A Bayesian Meta-Analysis of Longitudinal Data in Placebo Controlled Studies with Naproxen
Martin Boucher
Pfizer Global Research and Development, Sandwich, UK
Objectives: Understanding the response characteristics of a comparator will typically involve looking at external literature and any relevant previous studies run in-house. Often a suitable variance measure will be taken from a paper and put into a sample size formula. Less common however is a quantitative modelling approach to capture dose response, time course and other characteristics of these comparators.
On a simplistic level one can either adopt a ‘Classical' or ‘Bayesian' approach to carry out such a meta analysis. The former has tended to be the approach of choice but the tools to carry out Bayesian meta-modelling are readily available and there are a growing number of papers in the literature where such approaches have been taken.

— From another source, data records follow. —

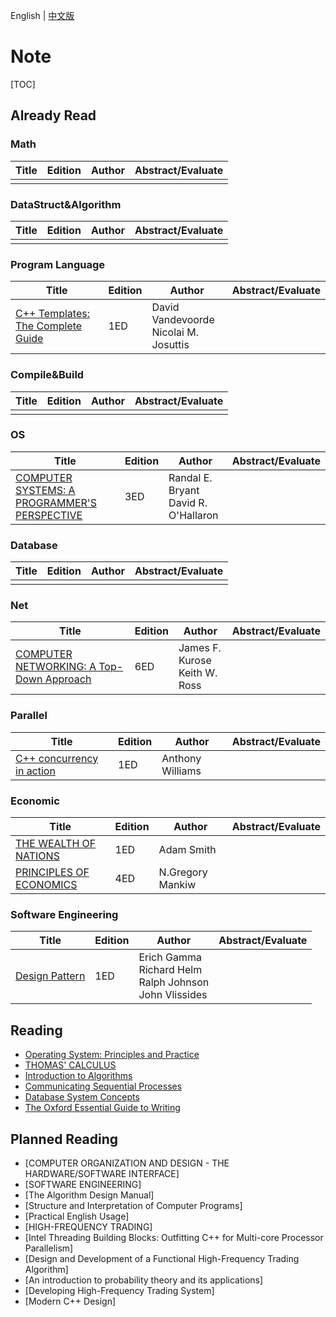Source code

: English | [中文版](README_zh.md)

# Note

[TOC]



## Already Read

### Math

| Title | Edition | Author | Abstract/Evaluate |
| ----- | ------- | ------ | ----------------- |
|       |         |        |                   |

### DataStruct&Algorithm

| Title | Edition | Author | Abstract/Evaluate |
| ----- | ------- | ------ | ----------------- |
|       |         |        |                   |

### Program Language

| Title                                                    | Edition | Author                                   | Abstract/Evaluate |
| -------------------------------------------------------- | ------- | ---------------------------------------- | ----------------- |
| [C++ Templates: The Complete Guide](CPP_TEMPLATES/README.md) | 1ED     | David Vandevoorde<br>Nicolai M. Josuttis |                   |

### Compile&Build

| Title | Edition | Author | Abstract/Evaluate |
| ----- | ------- | ------ | ----------------- |
|       |         |        |                   |

### OS

| Title                                                        | Edition | Author                                  | Abstract/Evaluate |
| ------------------------------------------------------------ | ------- | --------------------------------------- | ----------------- |
| [COMPUTER SYSTEMS: A PROGRAMMER'S PERSPECTIVE](CSAPP/README.md) | 3ED     | Randal E. Bryant<br>David R. O'Hallaron |                   |

### Database

| Title | Edition | Author | Abstract/Evaluate |
| ----- | ------- | ------ | ----------------- |
|       |         |        |                   |

### Net

| Title                                                        | Edition | Author                           | Abstract/Evaluate |
| ------------------------------------------------------------ | ------- | -------------------------------- | ----------------- |
| [COMPUTER NETWORKING: A Top-Down Approach](COMPUTER_NETWORKING_A_TOP_DOWN_APPROACH/README.md) | 6ED     | James F. Kurose<br>Keith W. Ross |                   |

### Parallel

| Title                                                        | Edition | Author           | Abstract/Evaluate |
| ------------------------------------------------------------ | ------- | ---------------- | ----------------- |
| [C++ concurrency in action](CPP_CONCURRENCY_IN_ACTION/README.md) | 1ED     | Anthony Williams |                   |

### Economic

| Title                                   | Edition | Author  | Abstract/Evaluate              |
| ----------------------------------------- | ---- | --------- | ---------------------------------- |
| [THE WEALTH OF NATIONS](THE_WEALTH_OF_NATIONS/README.md) | 1ED     | Adam Smith |                   |
| [PRINCIPLES OF ECONOMICS](PRINCIPLES_OF_ECONOMICS/README.md) | 4ED | N.Gregory Mankiw | |

### Software Engineering

| Title                                      | Edition | Author                                                       | Abstract/Evaluate |
| ------------------------------------------ | ------- | ------------------------------------------------------------ | ----------------- |
| [Design Pattern](DESIGN_PATTERN/README.md) | 1ED     | Erich Gamma<br>Richard Helm<br>Ralph Johnson<br>John Vlissides |                   |



## Reading

- [Operating System: Principles and Practice](OPERATING_SYSTEMS_PRINCIPLES_AND_PRACTICE/README.md)
- [THOMAS' CALCULUS](THOMAS_CALCULUS/README.md)
- [Introduction to Algorithms](INTRODUCTION_TO_ALGORITHMS/README.md)
- [Communicating Sequential Processes](COMMUNICATING_SEQUENTIAL_PROCESSES/README.md)
- [Database System Concepts](DATABASE_SYSTEM_CONCEPTS/README.md)
- [The Oxford Essential Guide to Writing](THE_OXFORD_ESSENTIAL_GUIDE_TO_WRITING/README.md)



## Planned Reading

- [COMPUTER ORGANIZATION AND DESIGN - THE HARDWARE/SOFTWARE INTERFACE]
- [SOFTWARE ENGINEERING]
- [The Algorithm Design Manual]
- [Structure and Interpretation of Computer Programs]
- [Practical English Usage]
- [HIGH-FREQUENCY TRADING]
- [Intel Threading Building Blocks: Outfitting C++ for Multi-core Processor Parallelism]
- [Design and Development of a Functional High-Frequency Trading Algorithm]
- [An introduction to probability theory and its applications]
- [Developing High-Frequency Trading System]
- [Modern C++ Design]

A Bayesian approach has many advantages over a Classical one [1]. These advantages include the ability to subjectively weight the evidence according to relevance and the ability to make direct probabilistic statements about measurements of interest from the resulting posterior distribution(s).
The aim here is to model a pain questionnaire endpoint for comparator drug naproxen and placebo from internal and external summary data using a Bayesian Evidence Synthesis approach. The resulting posterior distributions will allow direct probabilistic statements about parameters of interest such as the difference in effect between placebo and naproxen at different time points as well as making predictions for future studies.
Methods: A Bayesian random effects non-linear hierarchical model was fitted to WOMAC pain score summary data across 15 osteoarthritis studies, ten of which were internal studies and 5 from a systematic literature search. All studies were placebo controlled with naproxen 500mg bid also investigated. The Emax model was designed to capture the relationship between WOMAC pain score versus time post start of dosing, allowing for different model parameters as appropriate for naproxen and placebo.The resulting posterior distributions were used to look at the probability that a baseline adjusted naproxen versus placebo difference is greater than several pre-defined deltas of interest. Different forms of residual error were assessed, baseline was included as a covariate and between study variability was examined across the model parameters.
Results: Work ongoing.
Conclusions: Work ongoing.
References:
[1] Sutton AJ, Abrams EJ. Bayesian methods in meta-analysis and evidence synthesis. Statistical Methods in Medical Research. 2001; 10 :277-303.